■ **Requirement**
Identify each line below containing the string "down" and copy it.
[[ Recorded information open ]]
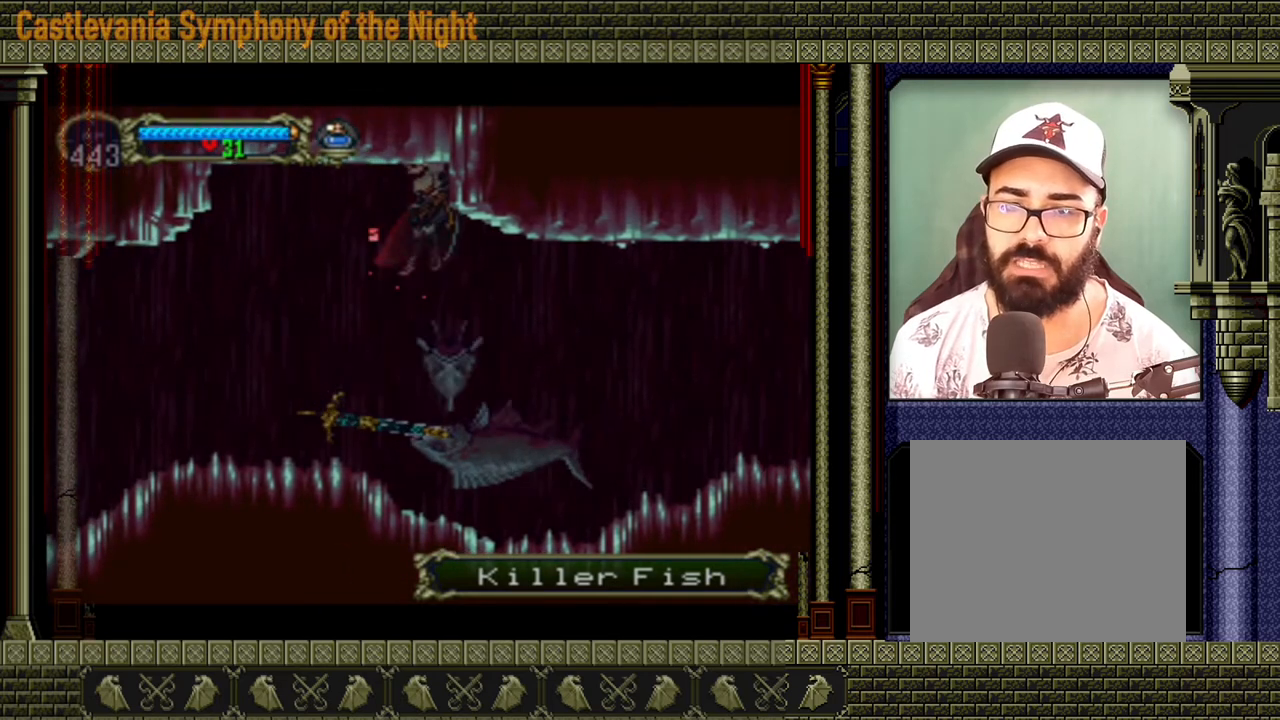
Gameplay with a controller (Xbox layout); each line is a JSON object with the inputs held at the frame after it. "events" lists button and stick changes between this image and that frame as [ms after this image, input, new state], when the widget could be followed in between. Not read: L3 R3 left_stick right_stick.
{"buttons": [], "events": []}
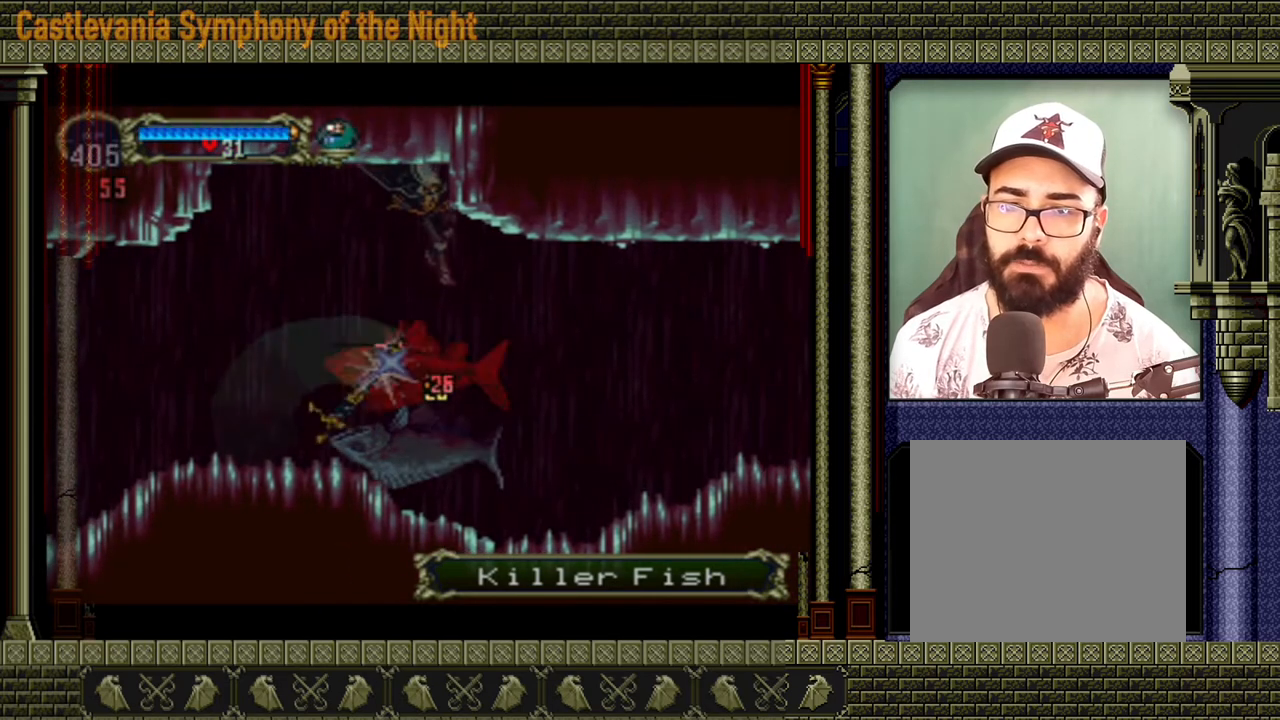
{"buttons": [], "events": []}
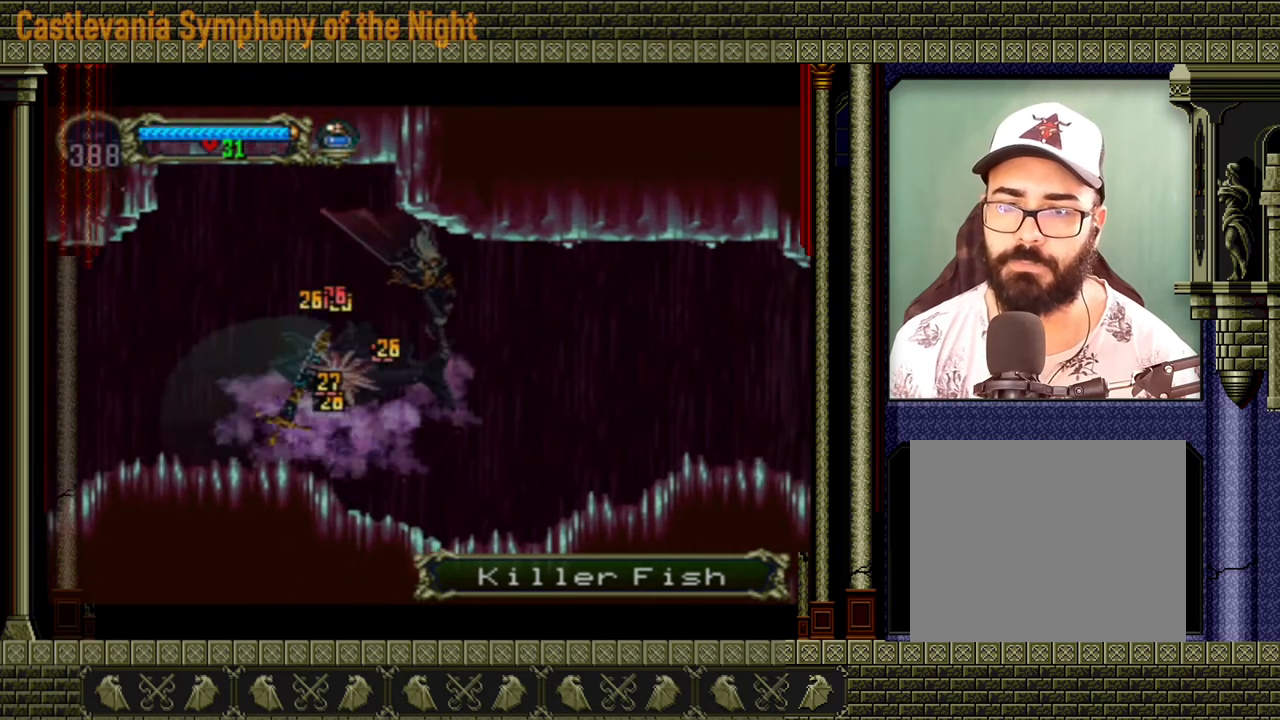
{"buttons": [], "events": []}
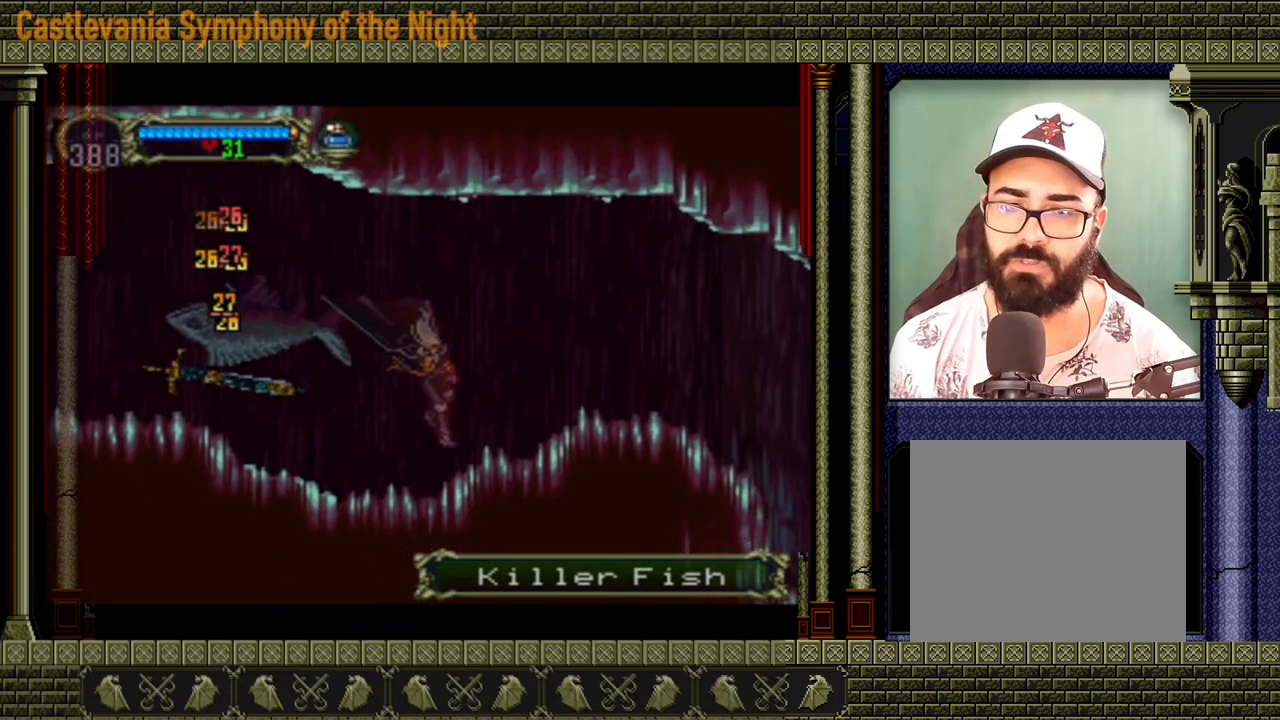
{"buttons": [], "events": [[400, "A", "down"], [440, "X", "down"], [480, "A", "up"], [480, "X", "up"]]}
[[ Recorded information closed ]]
[[ Recorded information open ]]
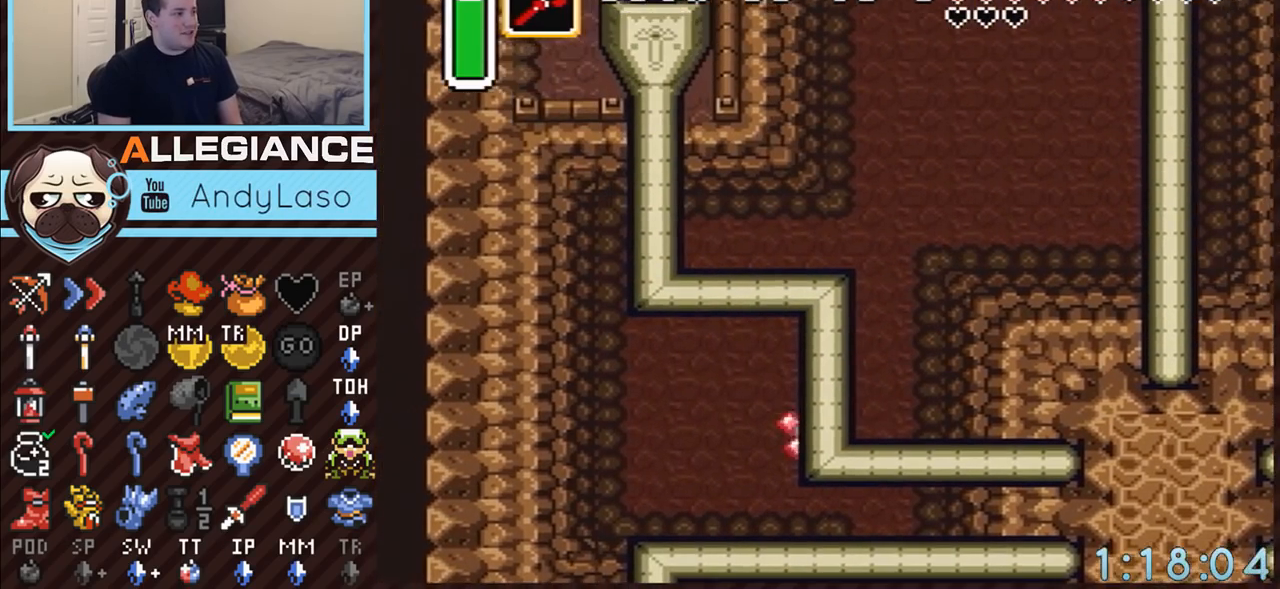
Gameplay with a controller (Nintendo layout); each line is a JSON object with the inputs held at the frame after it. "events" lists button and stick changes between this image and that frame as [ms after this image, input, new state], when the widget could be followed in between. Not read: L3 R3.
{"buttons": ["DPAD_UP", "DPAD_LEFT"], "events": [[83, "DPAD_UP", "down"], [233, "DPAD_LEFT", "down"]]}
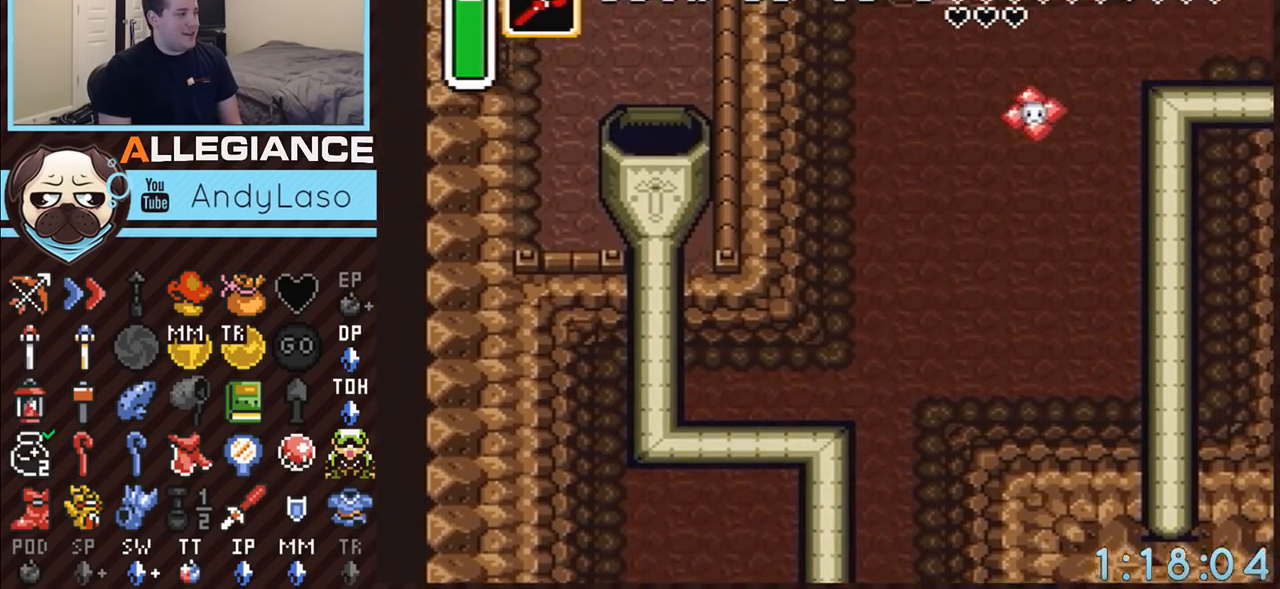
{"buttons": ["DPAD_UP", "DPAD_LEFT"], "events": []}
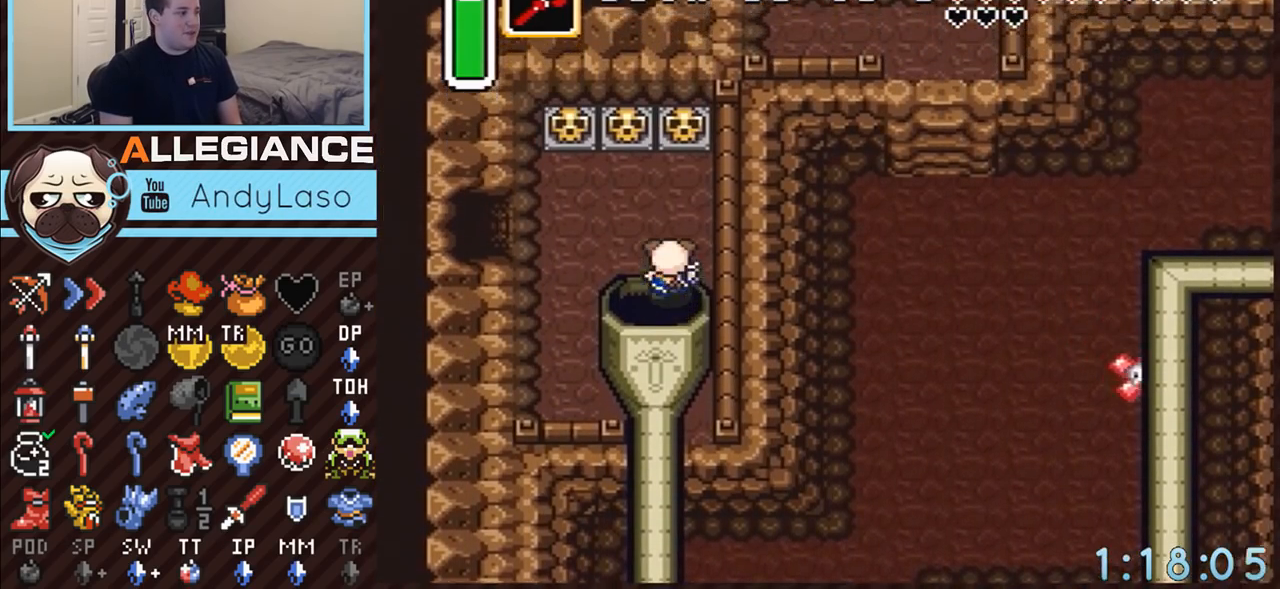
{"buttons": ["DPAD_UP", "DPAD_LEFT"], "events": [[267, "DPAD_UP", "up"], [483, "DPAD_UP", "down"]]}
[[ Recorded information closed ]]
■ **Output of the task**
{"buttons": [], "events": [[400, "A", "down"], [440, "X", "down"], [480, "A", "up"], [480, "X", "up"]]}
{"buttons": ["DPAD_UP", "DPAD_LEFT"], "events": [[83, "DPAD_UP", "down"], [233, "DPAD_LEFT", "down"]]}
{"buttons": ["DPAD_UP", "DPAD_LEFT"], "events": [[267, "DPAD_UP", "up"], [483, "DPAD_UP", "down"]]}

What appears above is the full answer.